Über 19.000 Menschen haben sich als Körperspender registrieren lassen. Eine von ihnen ist Bärbel Kirsch aus Dresden. Sie ist 65, lebenslustig und arbeitet in der Altersvorsorge. Wenn Sie die Plastinate so vor sich sehen, was empfinden Sie da? Ich bin einfach nur beeindruckt.
Wie sind Sie auf den Gedanken gekommen, dass Sie dort irgendwann stehen könnten?
Ich habe mich 2008 dazu entschieden, weil ich es gut finde, wenn der Körper noch zu etwas nutzt - statt auf irgendeinem Friedhof zu liegen. Man trifft doch auch eine Vorsorgevollmacht, andere unterschreiben für eine Organspende. Eine Körperspende für die Wissenschaft finde ich einen nützlichen Gedanken.
Wie gehen Freunde, Bekannte damit um, wenn Sie das hören?
Die meisten sind ein bisschen überrascht. Viele informieren sich irgendwann über verschiedene Bestattungsarten und finden es richtig, wenn man auf dem Friedhof landet, weil das eben so ist.
Sie selbst wissen aber nicht, was nach dem Tod mit Ihnen passiert - also was einmal zu sehen ist?
Naja, man wird über die Plastination informiert, aber was dann genau daraus wird, ist mir ehrlich gesagt egal. Für mich gehört der Körper zum Menschen dazu, aber was bleibt ist die Seele. Das ist das was ich mir bewahre, wie ich mich auch an andere erinnere. Ich gehe selbst nie auf den Friedhof. Mein Vati ist ganz normal begraben, ich besuche ihn aber nie. Ich sehe mir lieber sein Bild an, vielleicht ein Erinnerungsstück, ich brauche keinen Ort, wo der Körper liegt, der nach gewisser Zeit sowieso nicht mehr da ist. Bei mir ist der Mensch im Geist lebendig. Ich weiß wer er war.
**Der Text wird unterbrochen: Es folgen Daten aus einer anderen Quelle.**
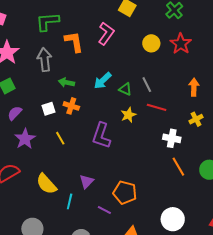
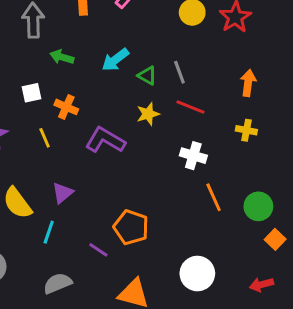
orange cross: (71, 106) -> (66, 107), moved
yellow cross: (196, 119) -> (246, 130), turned 32
purple L-shape: (101, 136) -> (105, 140), turned 96
white cross: (172, 138) -> (193, 156), moved
purple triangle: (87, 181) -> (63, 193), moved

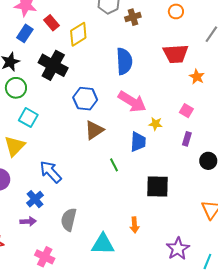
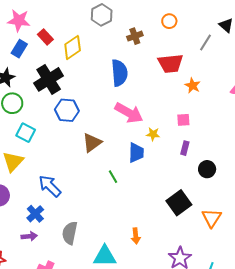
brown cross: (133, 17) -> (135, 36), moved
black cross: (53, 65) -> (49, 79), turned 32
blue hexagon: (85, 99) -> (67, 110), moved
pink square: (186, 111) -> (183, 120), turned -32
black square: (158, 187) -> (179, 203), moved, turned -35

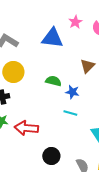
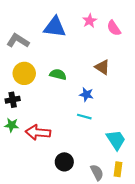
blue triangle: (52, 38) -> (55, 27), moved
brown triangle: (87, 66) -> (102, 67), turned -42
green semicircle: (53, 81) -> (58, 74), moved

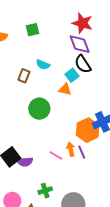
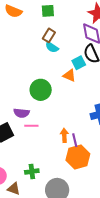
brown rectangle: (24, 76) -> (49, 35), moved
orange hexagon: (88, 130) -> (78, 157), moved
pink line: (56, 155) -> (31, 126), moved, turned -40
purple semicircle: (25, 162) -> (21, 113), moved

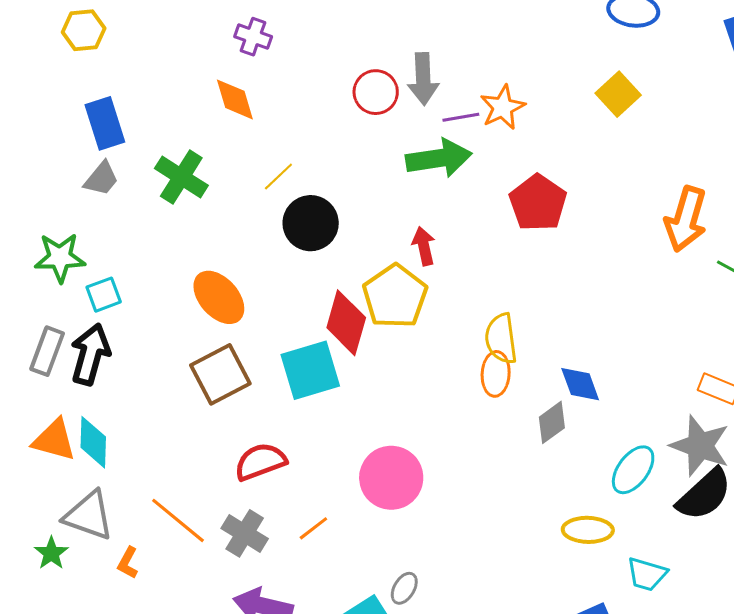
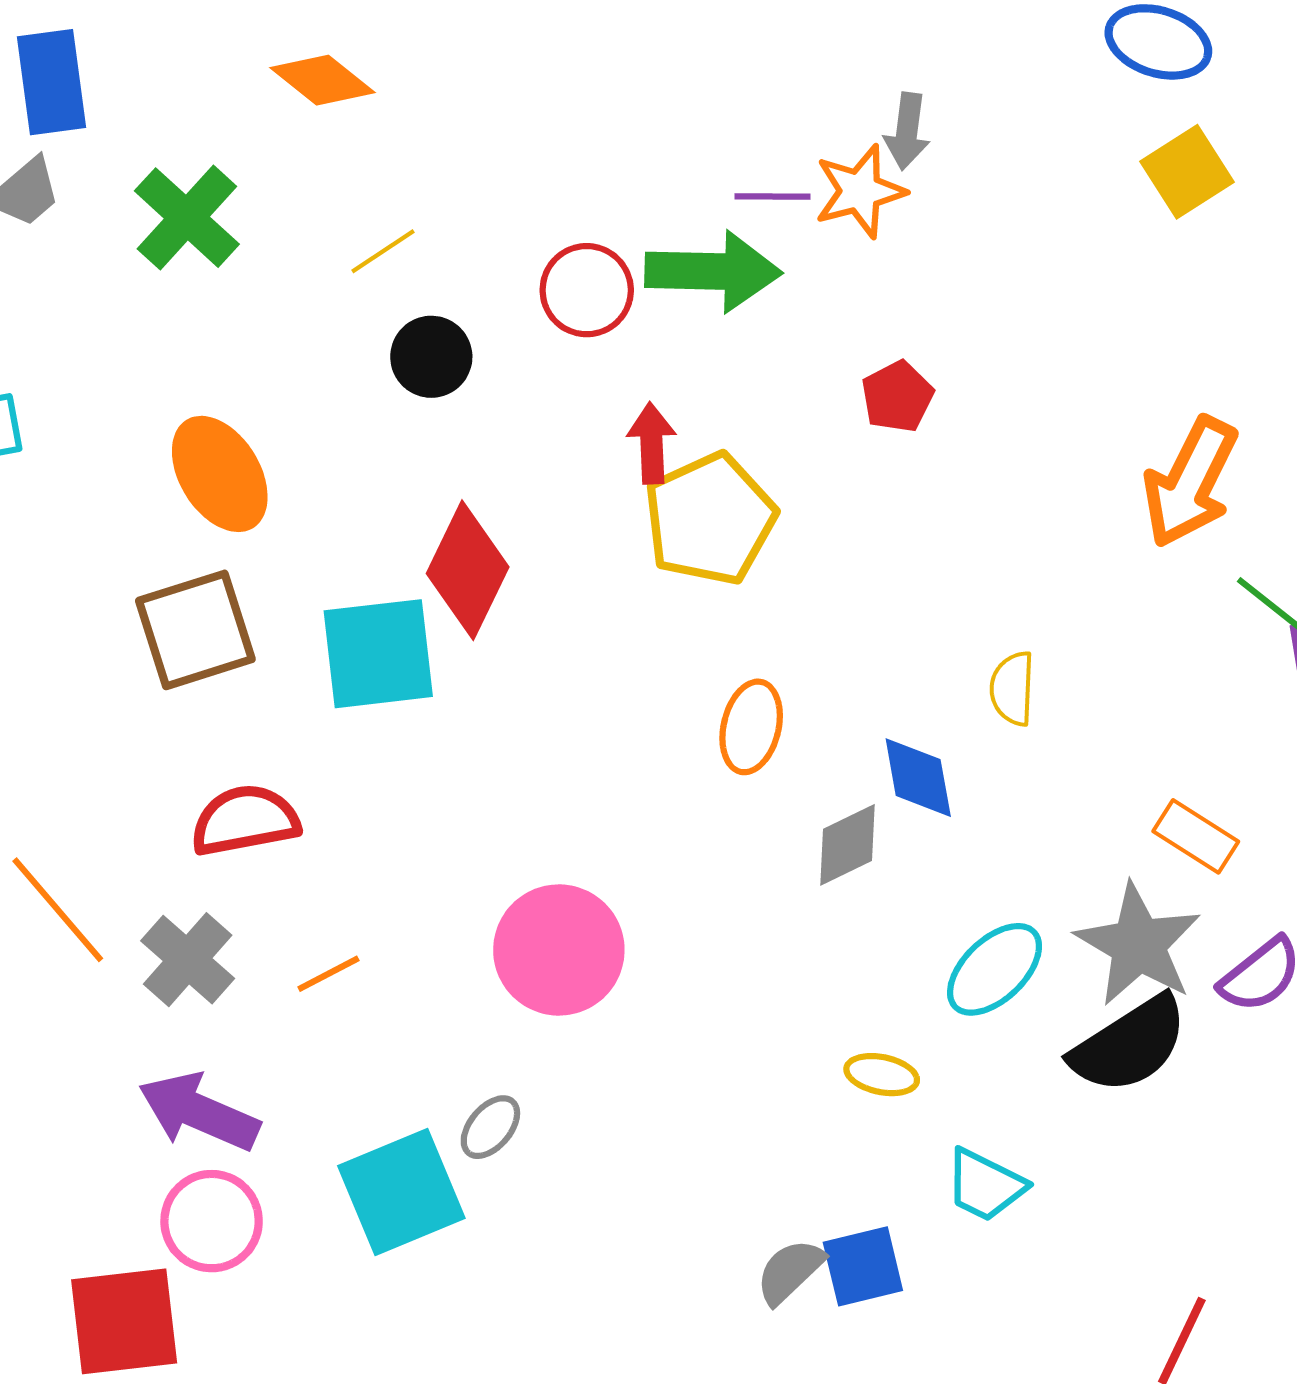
gray arrow: (423, 79) -> (907, 131), moved, size x0.7
red circle: (376, 92) -> (587, 290), moved
yellow square: (618, 94) -> (1187, 172), moved
orange diamond: (235, 99) -> (323, 80), turned -45
red pentagon: (538, 203) -> (897, 397), size x0.6
black circle: (311, 223) -> (431, 357), size x0.7
yellow pentagon: (395, 296) -> (710, 519), moved
yellow semicircle: (501, 339) -> (1012, 689), moved, size x0.7
pink circle: (391, 478) -> (559, 950), moved
yellow ellipse: (588, 530) -> (882, 1075), size x0.7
Hat dieser Schritt Ihre Einstellung zu Dingen verändert, leben Sie seitdem anders?
Würde ich nicht sagen. Das war auch vorher meine Einstellung und ich bin von jeder Ausstellung mehr beeindruckt. Ich habe vorhin gerade den Entschluss gefasst, dass ich mit meinen Enkeln hier her gehen werde. Natürlich frage ich sie, ob sie das möchten.
Haben Sie mit Ihren Enkeln darüber gesprochen?
Also, die Kinder sind 13 und acht Jahre. Die Große weiß es. Ich finde, man sollte im Leben Zeit mit seinen Enkeln verbringen und nicht verlangen, dass dann irgendwas nach dem Tod passiert. Das ist jedem seine Privatsache. Auch die Angelegenheit meiner Enkel. Die können das später halten wie sie wollen. Weder stelle ich Forderungen, noch habe ich Erwartungen. Das muss jeder für sich wissen.
Sind Sie ein lebensfroher Mensch?
Unbedingt. Ich unternehme viel, bin Mitglied im Historischen Besiedlungszug A.D. 1156, die die Besiedlung des heutigen Sachsen nachstellen und ich mache Musik in einer Band.
In einer Band? Was spielen Sie da?
Ich singe. Rock, Oldies.
Das ist ja klasse. Ich wünsche Ihnen ein spannendes Leben.